El Qanna, the Jealous God

It’s Thursday, time for some theology.

Jealousy is typically considered a bad thing. If you call someone jealous, you are probably referring to the fact that they can’t handle you having something they don’t have. Or maybe you would use it to refer to a “jealous boyfriend” or “jealous girlfriend,” whose actions usually end up bordering on obsessiveness or abuse.

But God at times refers to himself as a “jealous” God. The Hebrew term is “El Qanna.” He uses it when he says, “Do not worship any other god, for the Lord, whose name is Jealous, is a jealous God” (Exodus 34:14). For those who think of the word “jealous” only in the negative sense, it may be somewhat startling to hear God say that his very name is “Jealous,” but there is in that name something very wonderful about God, if we can understand it the way he means us to.

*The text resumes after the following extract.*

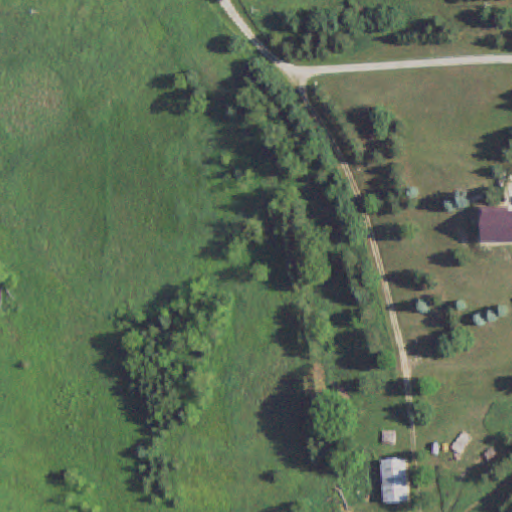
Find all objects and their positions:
road: (395, 63)
road: (370, 236)
building: (396, 485)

While a jealous boyfriend or jealous girlfriend is usually an unhealthy thing, there is a form of jealousy that is completely healthy when it occurs in the right kind of relationship. The Merriam-Webster dictionary lists as the first definition of “jealous”:

“intolerant of rivalry or unfaithfulness.”

Certainly, a husband has every right to be intolerant of a rival for his wife’s affections, and the wife for her husband’s. God uses the picture of marriage often to describe his relationship with his people. Just as it is completely loving for a husband to desire to be the sole object of his wife’s romantic affection, so it is completely loving for God to desire to be the sole object of our worship and adoration.

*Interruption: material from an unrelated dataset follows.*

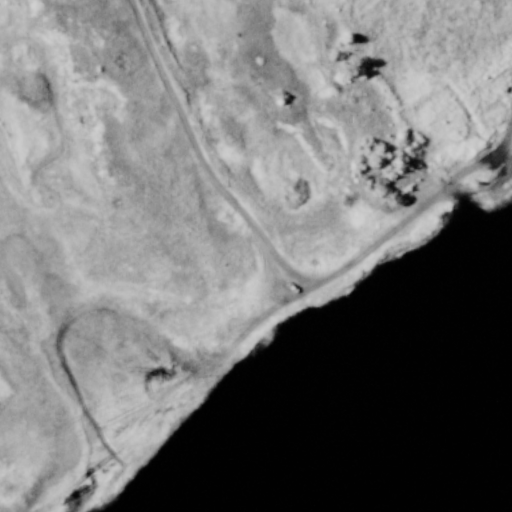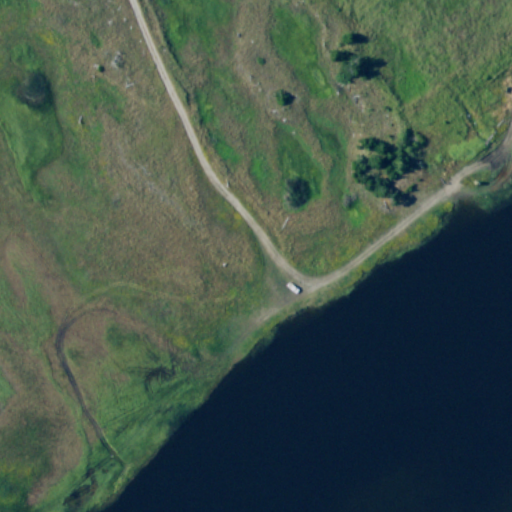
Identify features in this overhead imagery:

God wants to be everything to us. That is what it means to be El Qanna.

Another definition is this:

“vigilant in guarding a possession”

We don’t like to think of people as possessions, but going back to that picture of marriage, isn’t it completely loving for a husband to be vigilant in protecting his wife? If she is in physical danger, or if she is coming under social attack from someone, don’t we all like to see a husband who passionately stands up in his wife’s defense and guards her against all harm?

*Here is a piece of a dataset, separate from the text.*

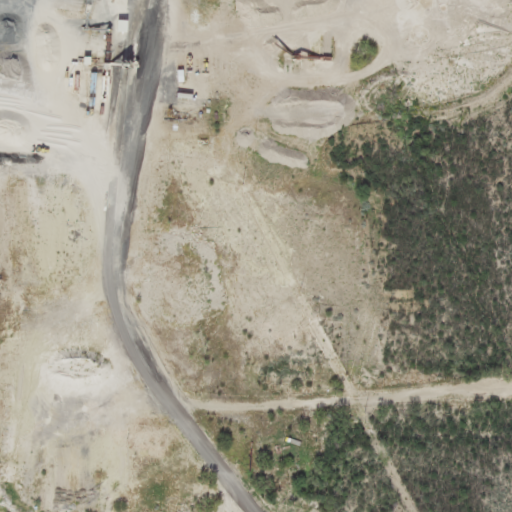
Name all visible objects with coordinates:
road: (241, 510)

God does the same for us, especially when it comes to our sin. He sees the sin in our lives, the temptations that surround us, the attacks of the devil, and rather than waiting passively by, he stands up and fights on our behalf. He tells us that he will always provide a way out of temptation. He tells us that he will pull us through the hardest trial. He tells us that he took the devil on toe-to-toe at the cross and won the victory.

God wants to guard and protect us, his most treasured people. That is what it means to be El Qanna.

Jealous God. Divine passion burning for his people. That is El Qanna.